DECIMOTERCERA ESTACIÓN: Jesús es bajado de la Cruz.
Te adoramos oh Cristo y te bendecimos, que por tu Santa Cruz redimiste al mundo.
Aquel que en tantos amaneceres y anocheceres se sintió protegido por los brazos de San José, ahora en el atardecer del Viernes Santo, es sostenido, llorado, reverenciado y guardado en los de María. En Nazaret fue cuidado y recogido con mimo, arrullado por las manos de la Virgen María y bendecido muchas veces por San José. Pero al final, en el punto culmen del trayecto de la pasión, cuando el cielo y la tierra parecen fundirse en un abrazo por la cruz, es cuando el silencio de San José se hace cercano y protector del hijo que bajó hasta el abismo de la misma muerte.

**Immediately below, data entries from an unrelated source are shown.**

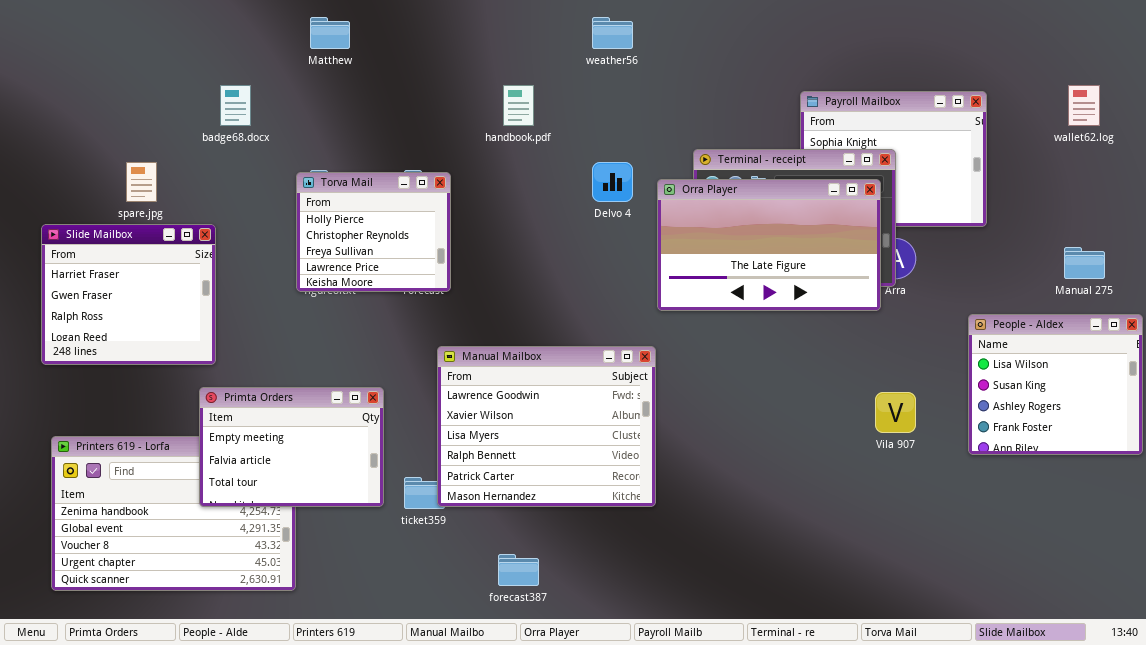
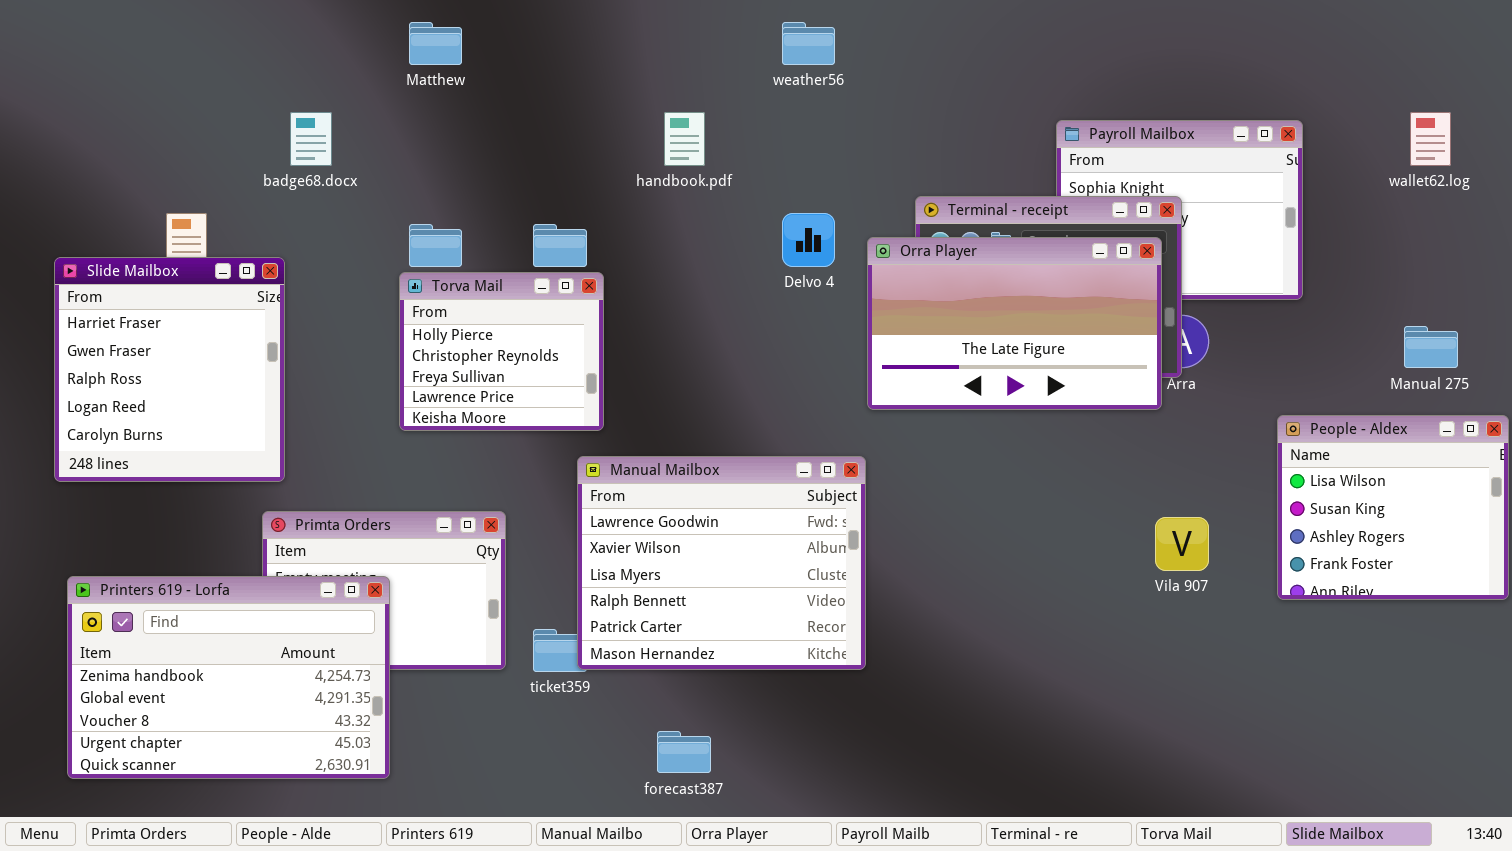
Torva Mail: [296,172,451,292] -> [399,272,604,431], moved
Slide Mailbox: [41,224,216,365] -> [54,257,285,482], resized
Printers 619 - Lorfa: [51,436,296,591] -> [67,576,390,779], raised

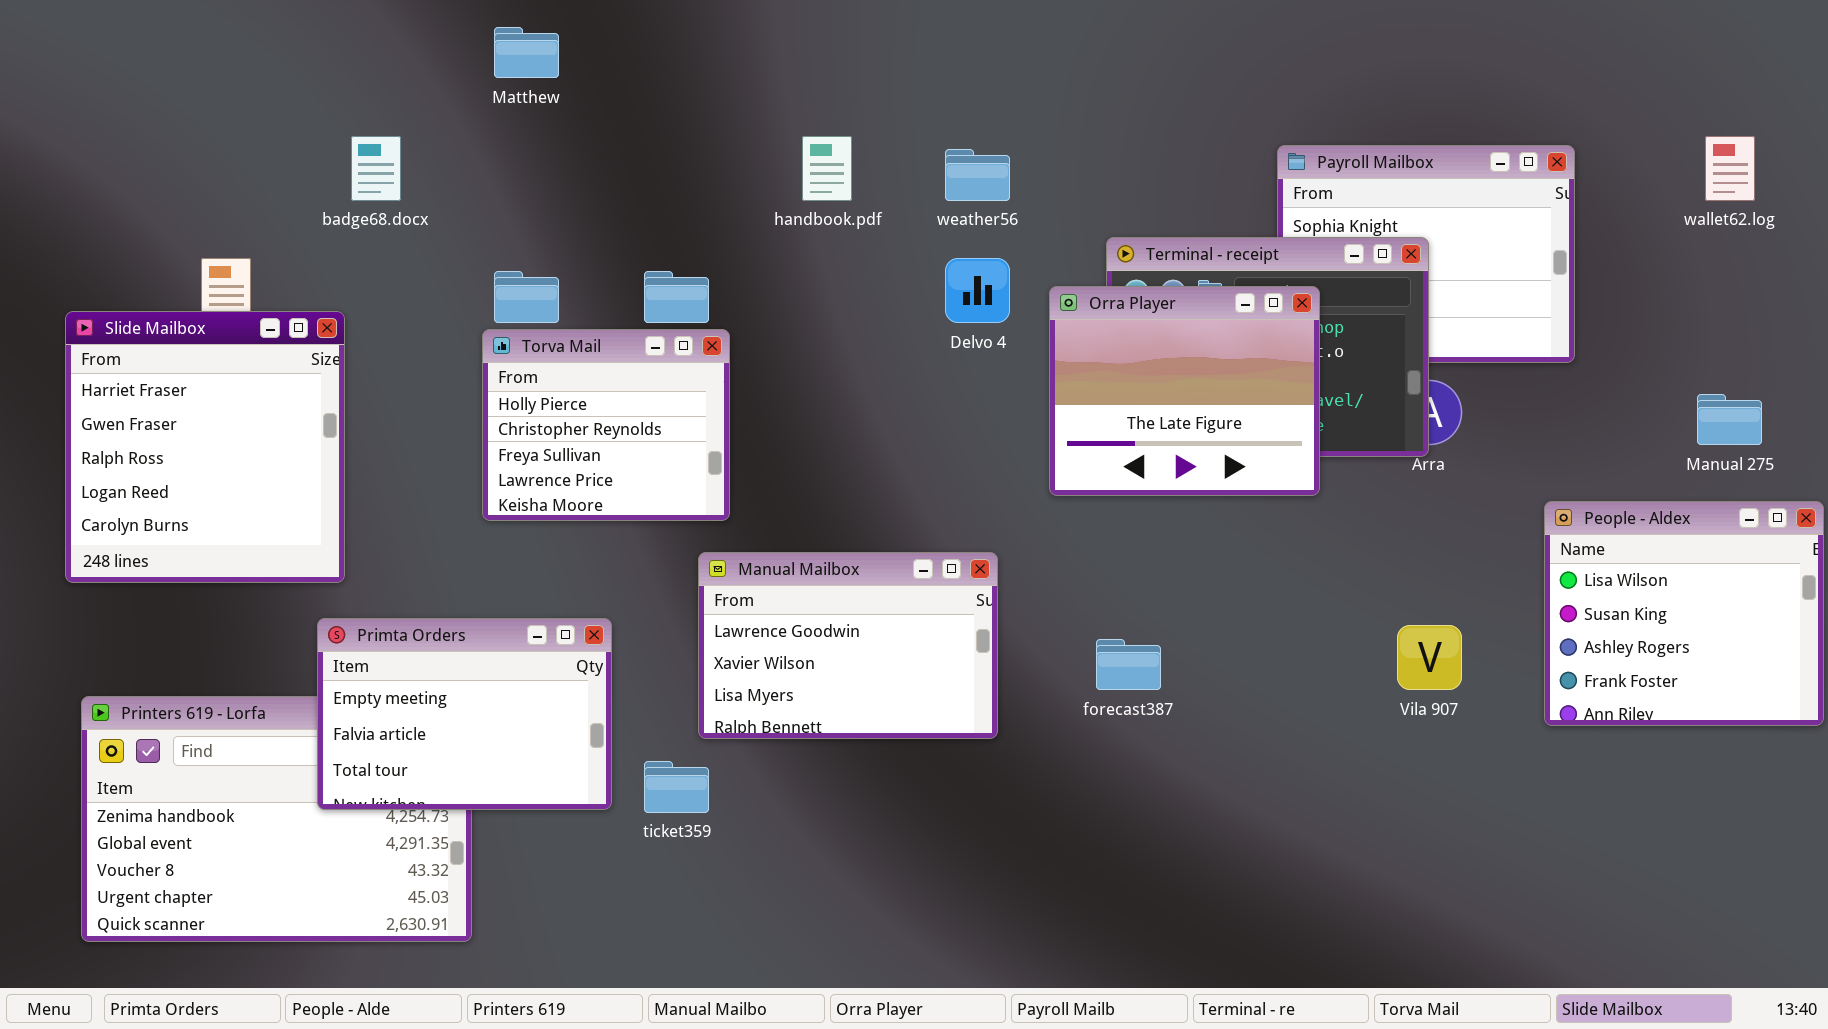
weather56: [782,22,835,65] -> [945,149,1010,201], moved
Orra Player: [867,237,1162,410] -> [1049,286,1320,496], resized
Manual Mailbox: [577,456,866,670] -> [698,552,998,739], resized
Primta Orders: [262,511,506,670] -> [317,618,612,810], raised
forecast387: [657,731,711,773] -> [1096,639,1161,690], moved

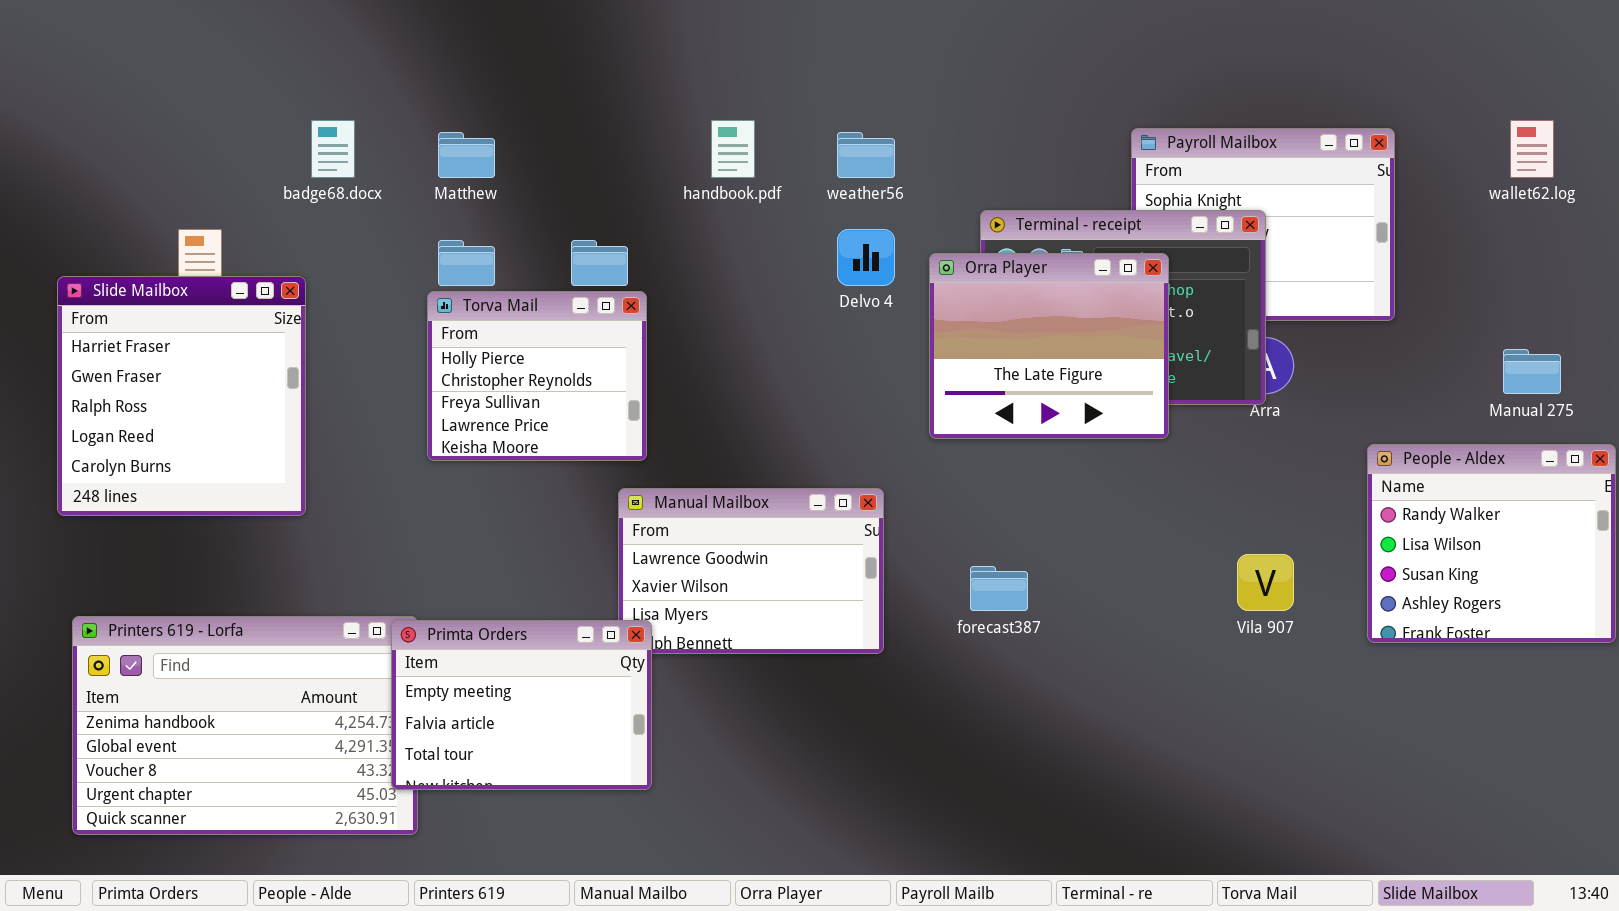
Matthew: [494,27,559,78] -> [438,132,495,178], moved
People - Aldex: [1544,501,1824,726] -> [1367,444,1616,643], scrolled up 1 row
Primta Orders: [317,618,612,810] -> [391,620,652,790], moved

DECIMOCUARTA ESTACIÓN: Jesús es colocado en el sepulcro.
Te adoramos oh Cristo y te bendecimos, que por tu Santa Cruz redimiste al mundo.
La semilla esparcida con pasión y regada con amor llega a dar el ciento por uno. Jesús, desde Belén, pasando por Nazaret y subiendo a Jerusalén, fue grano del amor de Dios que, siendo pequeño, maduró definitivamente y con sangre en el árbol de la cruz. José, el hombre que esperó y creyó contra toda esperanza, también sembró con paciencia y serenidad lo que Jesús más tarde ofreció: el amor a Dios y a los hombres. ¿Qué más se puede esperar del Señor, del Hijo del carpintero?